- Born: September 17, 1930 Toyama, Japan
- Died: November 14, 1971 (aged 41) Near Austin, Texas
- Citizenship: American
- Known for: Frequency-dependent selection
- Spouse: Chizuko Kojima ​(m. 1955⁠–⁠1971)​
- Scientific career
- Fields: Population genetics
- Thesis: An analysis of genetic systems in which the phenotype depends upon deviations from an optimum (1958)
- Doctoral advisor: C. Clark Cockerham
- Other academic advisors: Hitoshi Kihara Richard Lewontin
- Doctoral students: John H. Gillespie Tomoko Ohta

= Ken-Ichi Kojima =

Japanese-American geneticist

Ken-Ichi Kojima (September 17, 1930 – November 14, 1971) was a Japanese-American population geneticist.

==Career==
Ken-ichi Kojima graduated from Kyoto University with a B.S. degree in 1953; he went on to attend graduate school there, where he studied plant genetics under the supervision of Hitoshi Kihara. In 1955, Kojima, then a Fulbright Fellow, moved to North Carolina State University (NCSU) in Raleigh, North Carolina, to begin studying for his Ph.D. in statistics and genetics. During this time, he was one of several major contributors to NCSU's Rockefeller Foundation-funded Quantitative Genetics Program.
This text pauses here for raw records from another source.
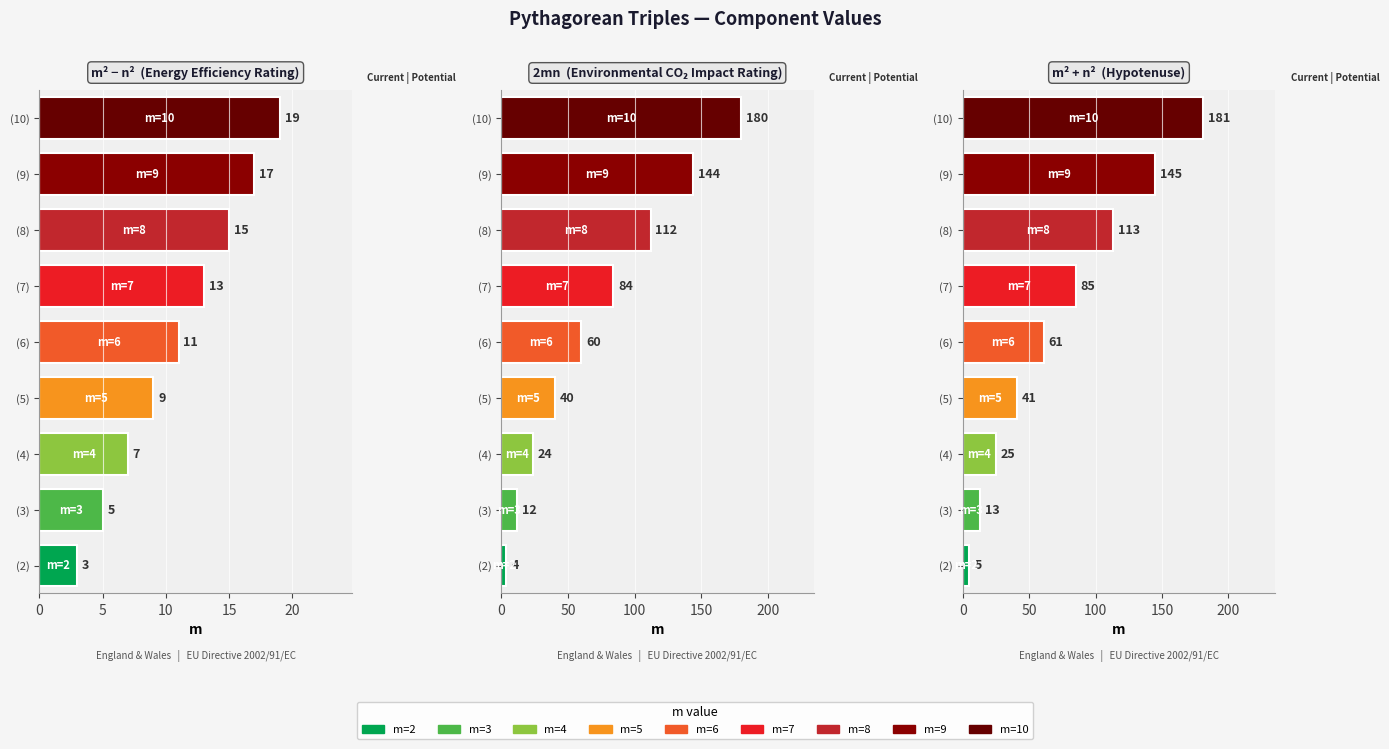

Which series has the largest total across all categories?

m^2+n^2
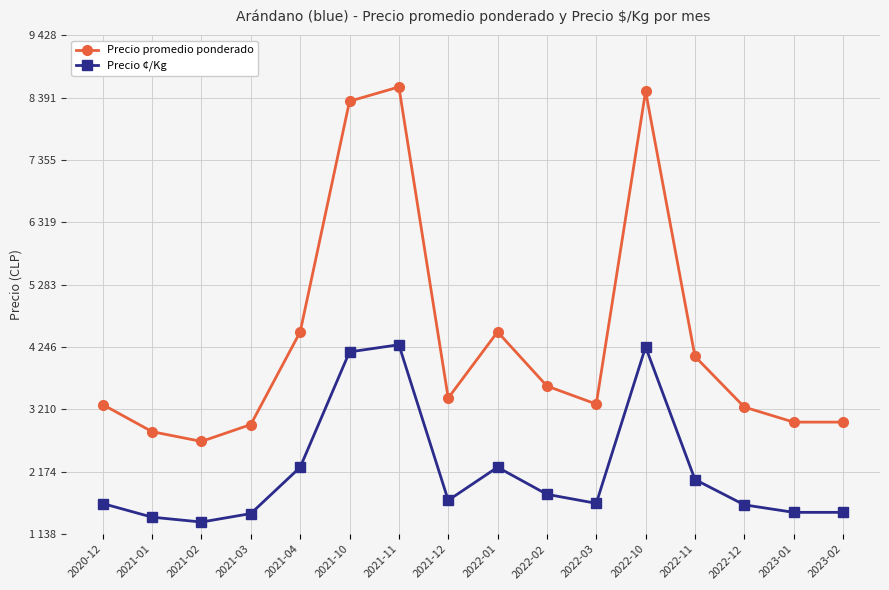

What position from the left is 2022-01?

9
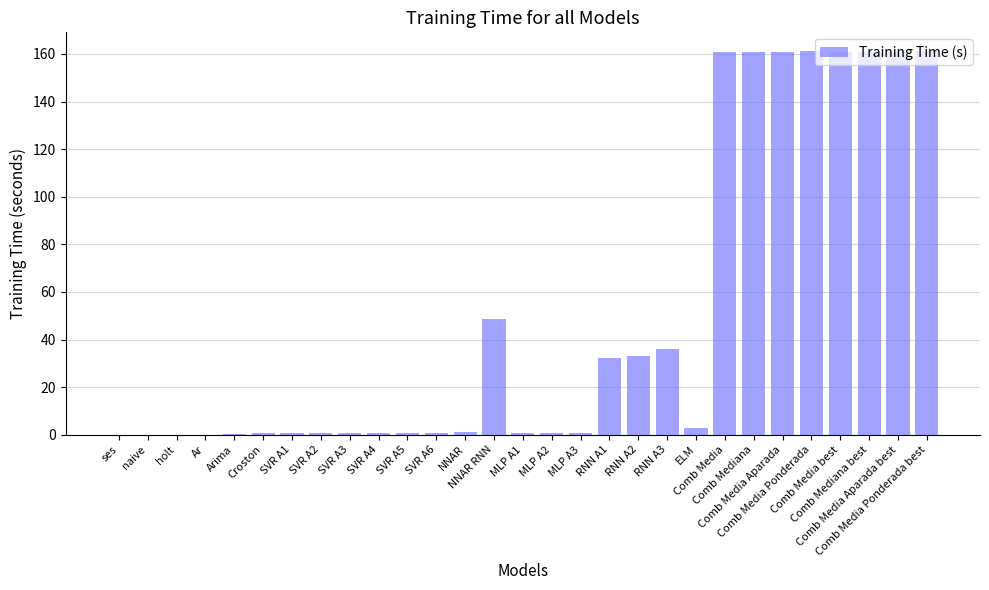

What is the maximum value shown in the chart?

161.0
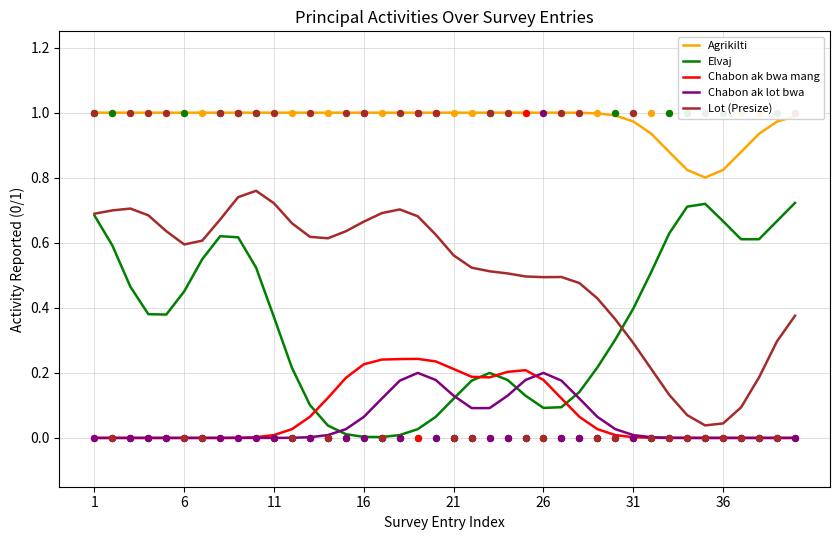

Which series contains the highest Y value?

Agrikilti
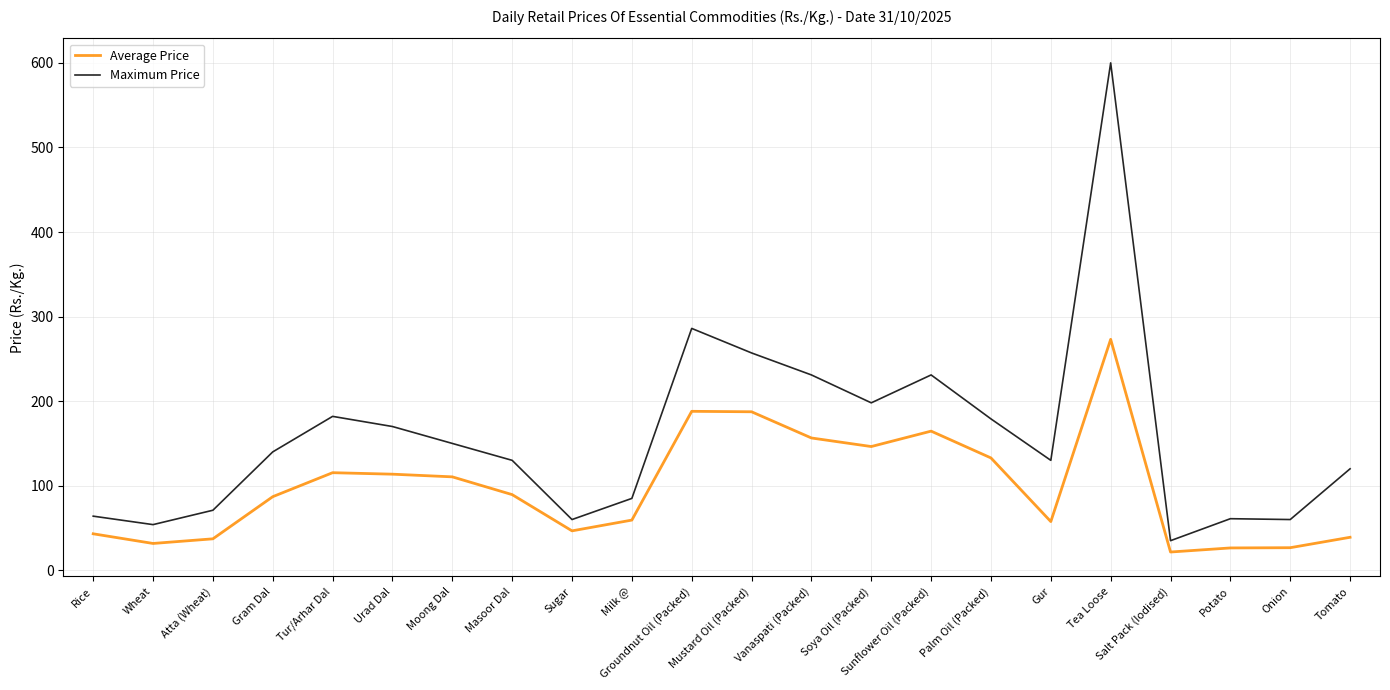

The value of Maximum Price at Urad Dal is 170.0. True or false?

True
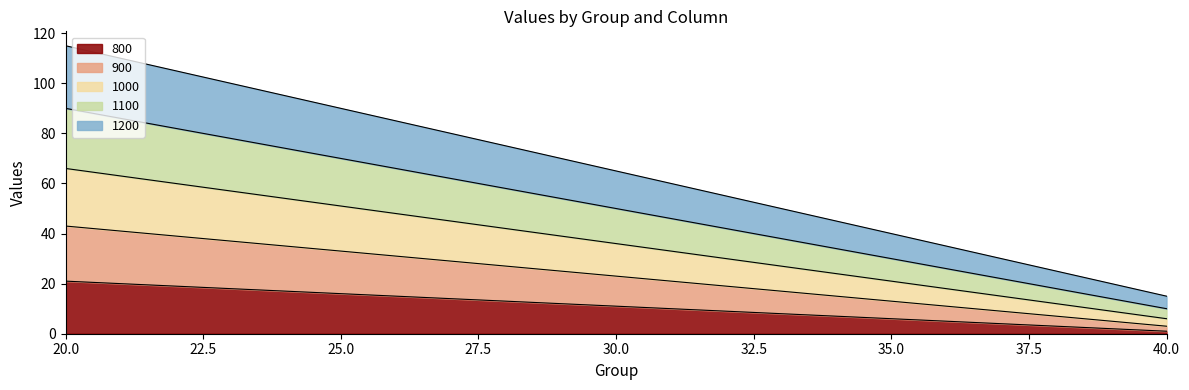

True or false: 1200 and 900 intersect in this chart.

False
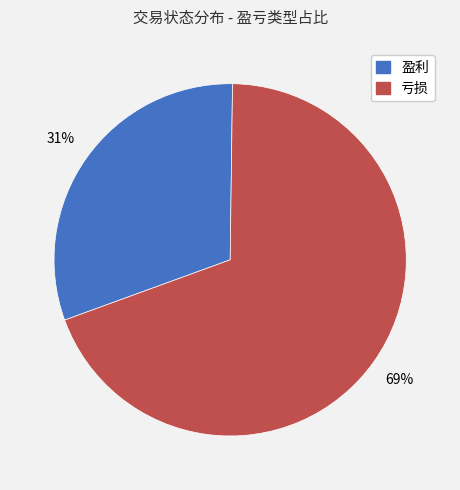

To the nearest percent, what percentage of the pie is 盈利?

31%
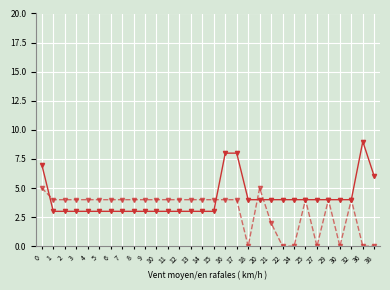

At which category does the chart reach its peak across all series?

36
He received his Ph.D. from North Carolina State University in 1958, where he was a graduate student of Ralph E. Comstock, Columbus Clark Cockerham, and Richard Lewontin. He was the first Japanese doctoral student to graduate North Carolina State University.

While at NCSU, Kojima was an assistant statistician in the Institute of Statistics from 1957 to 1958, and an assistant geneticist in the Department of Genetics from 1958 to 1959. In 1959, he was appointed assistant professor in NCSU's Department of Genetics, where he was promoted to associate professor in 1961 and to full professor in 1964. In 1967, he joined the University of Texas at Austin as Professor in the Department of Zoology. There, he and his colleagues conducted extensive research on frequency-dependent selection of enzyme loci, as well as the evolutionary fitness of the esterase-6 system, in Drosophila flies.
==Personal life==

Kojima was born on September 17, 1930, in Toyama, Japan, to Seiji and Masako Kojima. He married Chizuko Yoshimura on May 1, 1955, in Japan. They had two children – a son, Kenji, and a daughter, Chiye. At the age of 41, Kojima died in a highway automobile accident near Austin, Texas, on November 14, 1971.